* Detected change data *
++++

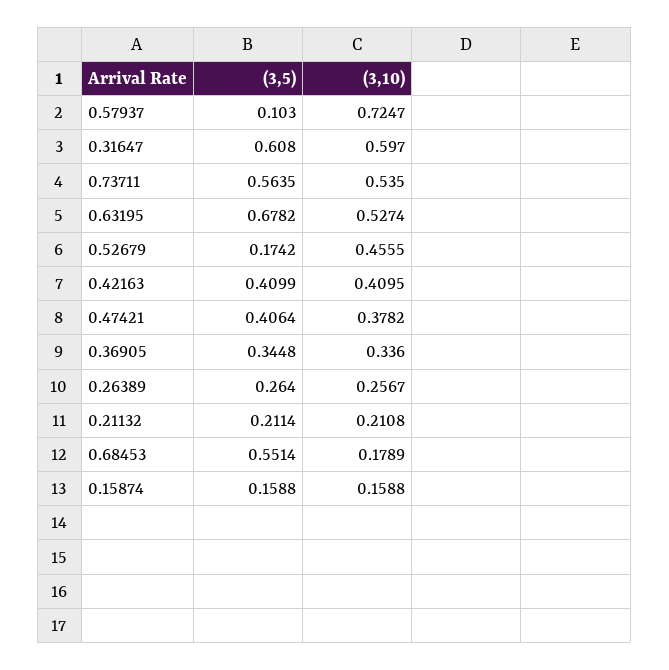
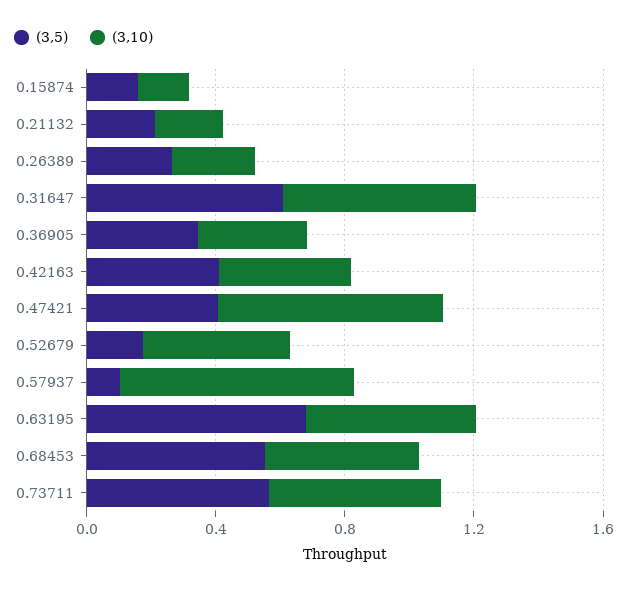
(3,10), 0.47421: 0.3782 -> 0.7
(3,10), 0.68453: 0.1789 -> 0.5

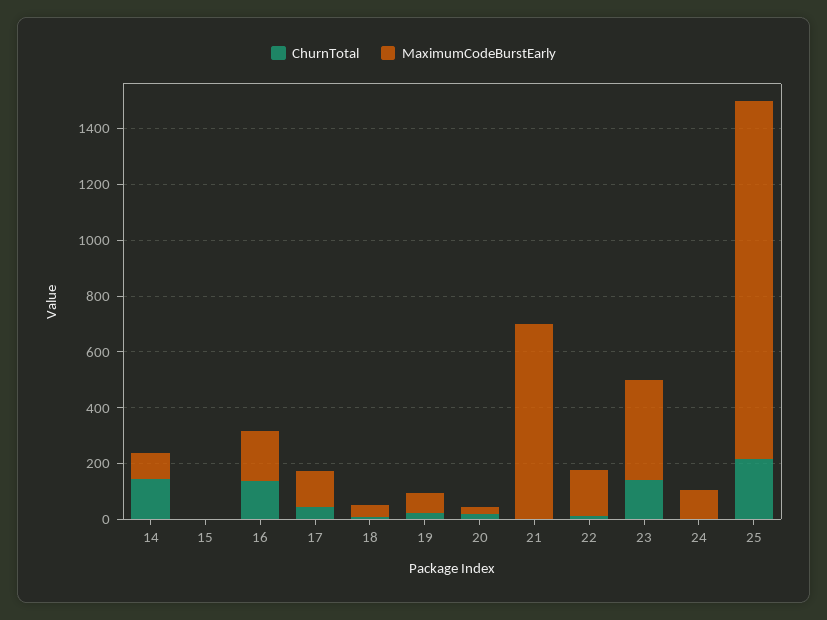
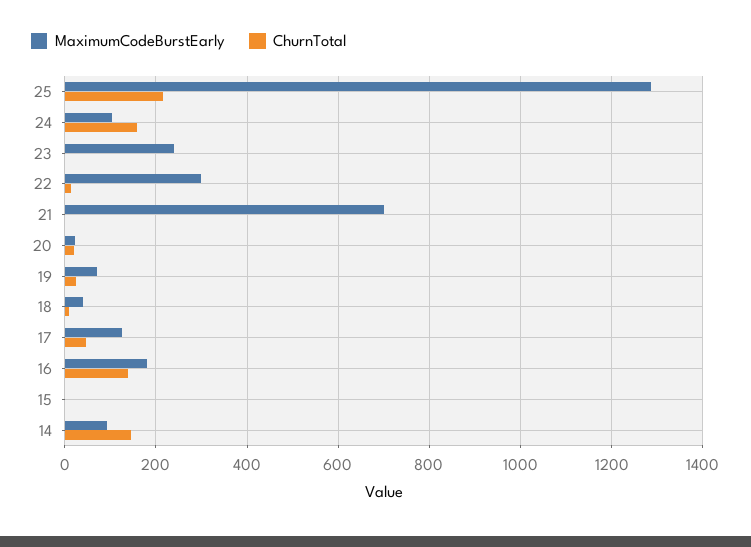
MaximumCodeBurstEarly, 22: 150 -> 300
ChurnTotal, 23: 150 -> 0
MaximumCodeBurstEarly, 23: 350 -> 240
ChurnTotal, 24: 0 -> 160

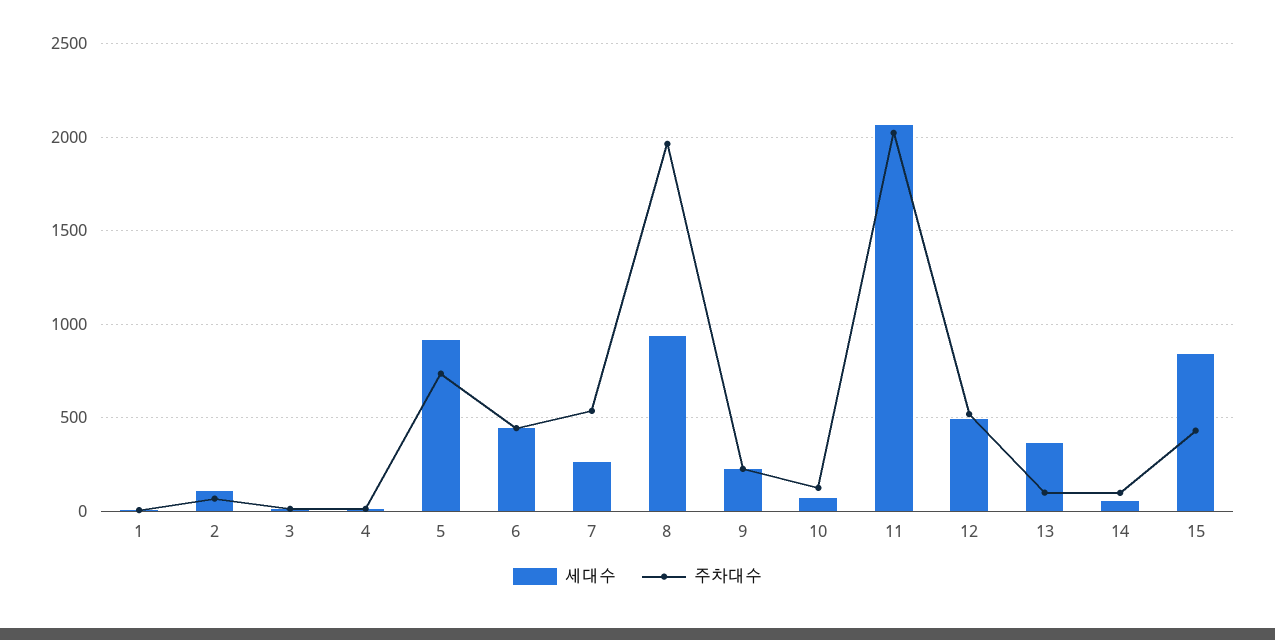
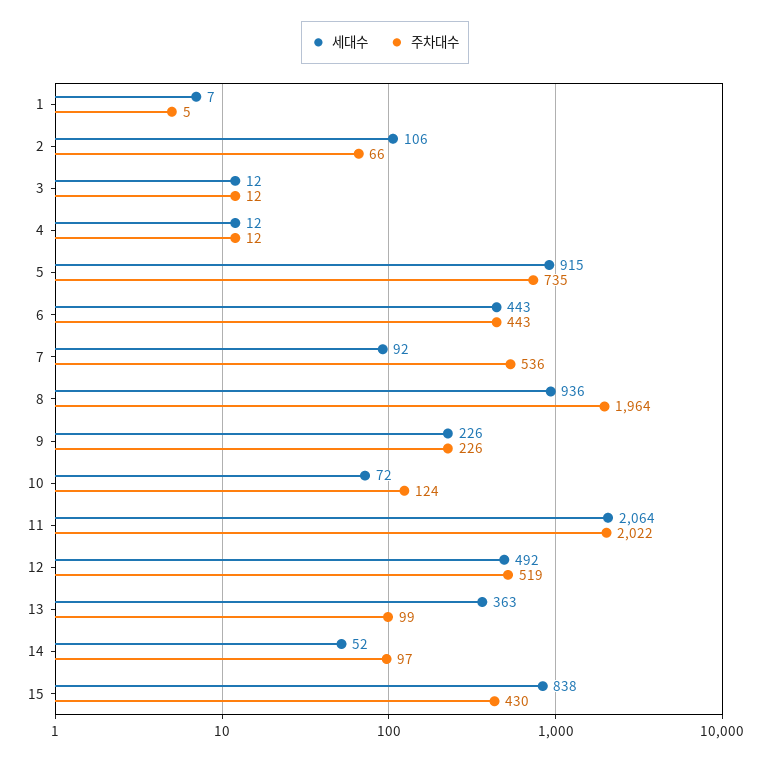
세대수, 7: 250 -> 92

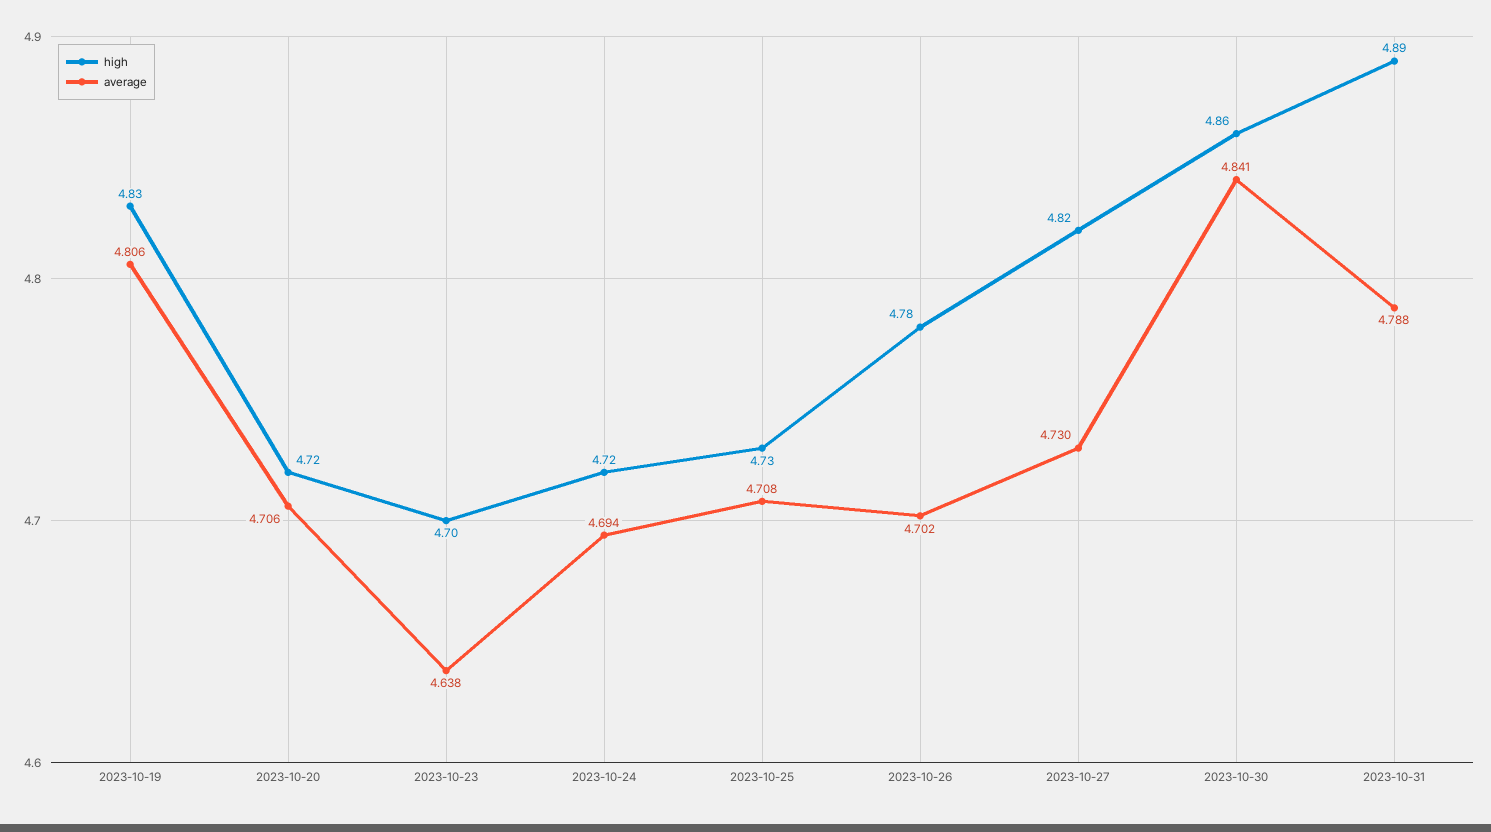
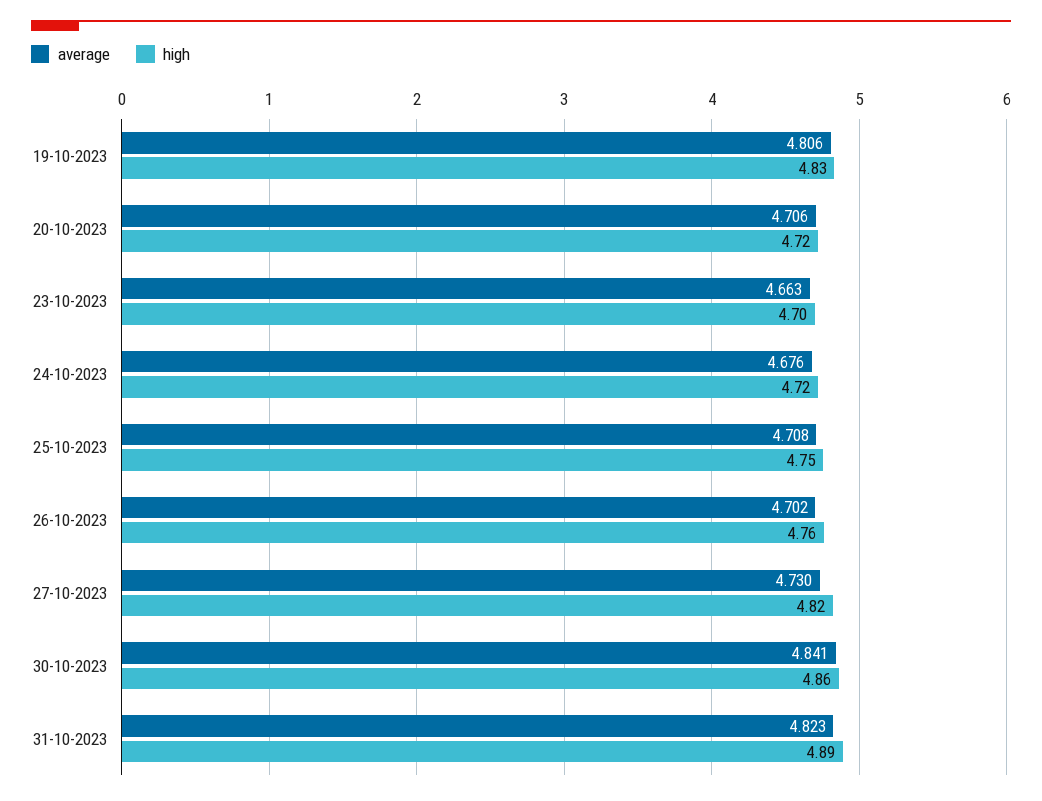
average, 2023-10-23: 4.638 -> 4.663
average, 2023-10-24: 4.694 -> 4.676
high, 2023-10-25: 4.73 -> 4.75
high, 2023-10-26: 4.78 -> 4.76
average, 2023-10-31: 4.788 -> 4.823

++++

* Prompt *
Collect the lines of the records that include the string "MaximumCodeBurstEarly".

* Exercise result *
MaximumCodeBurstEarly, 22: 150 -> 300
MaximumCodeBurstEarly, 23: 350 -> 240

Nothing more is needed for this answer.